Tampoco voy a exagerar, no intento decir que de durar diez minutos más los jugadores descifrarían la Matrix y empezarían a hacer bunnyhop encontrando formas de acabar el juego antes de tiempo al clipearse contra la máquina expendedora. Pero sí que siento que hace falta mencionar que a la tercera o cuarta vez que volví a jugar, empezaba a descubrir sus mecánicas, como que andar hacia adelante y el lado a la vez te hace moverte más rápido, permitiéndote también saltar más lejos, y ahorrarte importantes incluso tiempos en los viajes en barca. Pero tampoco no voy a ser iluso, no todo el mundo va a intentar hacer speedrun de Clawfish, o romper el juego de manera intencionada. Aunque sí que considero que es un punto de conflicto con mi idea inicial de que es un juego para jugar y olvidarse hasta la próxima, de volver cada vez que necesites calma y desconectar. Juzgad vosotros mismos, pero, quizás, para ser fiel a este ideal, lo mejor sea que tras la primera ocasión, el resto de las veces que visitemos Clawfish, sí que sea mediante nuestros recuerdos.
Algo termina, algo comienza
El maestro Jorge Luis Borges decía que sólo aquello que se ha ido es lo que nos pertenece, y, si hay algo que tener claro en nuestra vida, es que nada dura para siempre. Según va pasando el tiempo, al final, todo lo que nos quedan son recuerdos. Todo lo que comienza acaba en algún momento. Algún día puede que rompas con tu pareja y, si eso no ocurre, ya se encargará el final de los días de separar vuestros caminos. Al igual que vivimos un principio, vivimos un fin, eso es indiscutible. Pero no hace falta ponerse pesimistas, al final, lo que importa son los buenos momentos que pasamos. Podrá caerse el mundo y nos podrán despojar de todo, pero nuestras experiencias y recuerdos siempre estarán ahí, y eso es algo que no nos podrán quitar. En el momento en el que has acabado Clawfish, el juego convive en ti en tus memorias. Mientras escribo estas líneas me apoyo de mis propios recuerdos y experiencias jugando a este y el resto de los juegos que he mencionado, puede que ahora mismo no esté jugando a ninguno de ellos, pero su impacto y lo que me hicieron sentir vive en mis recuerdos.

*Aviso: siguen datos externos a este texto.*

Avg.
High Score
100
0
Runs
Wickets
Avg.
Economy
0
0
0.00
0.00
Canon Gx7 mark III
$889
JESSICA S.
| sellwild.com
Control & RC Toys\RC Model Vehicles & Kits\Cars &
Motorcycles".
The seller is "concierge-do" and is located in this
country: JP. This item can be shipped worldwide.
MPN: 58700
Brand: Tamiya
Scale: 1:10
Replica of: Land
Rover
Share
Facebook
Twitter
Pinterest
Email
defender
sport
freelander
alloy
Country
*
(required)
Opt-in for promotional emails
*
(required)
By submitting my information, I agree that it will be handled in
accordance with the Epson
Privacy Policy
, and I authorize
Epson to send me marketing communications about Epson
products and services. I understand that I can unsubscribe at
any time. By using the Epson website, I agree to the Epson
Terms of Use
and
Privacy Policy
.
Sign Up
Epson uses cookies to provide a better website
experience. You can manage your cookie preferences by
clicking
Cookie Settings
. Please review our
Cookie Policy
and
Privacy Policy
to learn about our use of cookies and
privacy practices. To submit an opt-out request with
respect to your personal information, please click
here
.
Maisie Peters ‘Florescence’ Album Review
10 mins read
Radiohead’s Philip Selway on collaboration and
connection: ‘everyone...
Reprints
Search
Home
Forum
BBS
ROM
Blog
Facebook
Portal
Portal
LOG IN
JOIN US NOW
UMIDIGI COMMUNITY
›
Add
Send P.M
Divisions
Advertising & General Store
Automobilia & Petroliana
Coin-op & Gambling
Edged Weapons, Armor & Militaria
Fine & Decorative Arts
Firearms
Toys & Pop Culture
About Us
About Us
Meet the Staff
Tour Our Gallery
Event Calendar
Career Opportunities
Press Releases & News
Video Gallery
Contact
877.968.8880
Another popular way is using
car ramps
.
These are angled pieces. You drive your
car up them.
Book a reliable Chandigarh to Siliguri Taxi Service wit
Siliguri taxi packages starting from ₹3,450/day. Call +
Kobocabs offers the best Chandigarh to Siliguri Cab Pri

Hace tres años hice el camino de Santiago y, vale, aún tengo las zapatillas que usé, o la mochila que me destrozaba los hombros; aún tengo un acceso físico a ciertas partes de ese viaje. Pero, al fin y al cabo, cada vez que retorno a estos objetos, no son sino catalizadores de esos recuerdos, de perdernos por mitad del campo por intentar atajar, del grupo de niños rezando y cantando que nos encontramos en una de las paradas. Me acuerdo de llegar al polideportivo de Ponferrada y relajarnos en la terraza, con una Estrella Galicia, viendo el Francia – Bélgica del mundial 2018. Al final, más tarde o más temprano, aquellas cosas tangibles que teníamos presente en nuestra vida se acabarán, ya sea una persona, una relación, un videojuego, unas zapatillas, o incluso este ensayo. Pero siempre nos quedarán los recuerdos.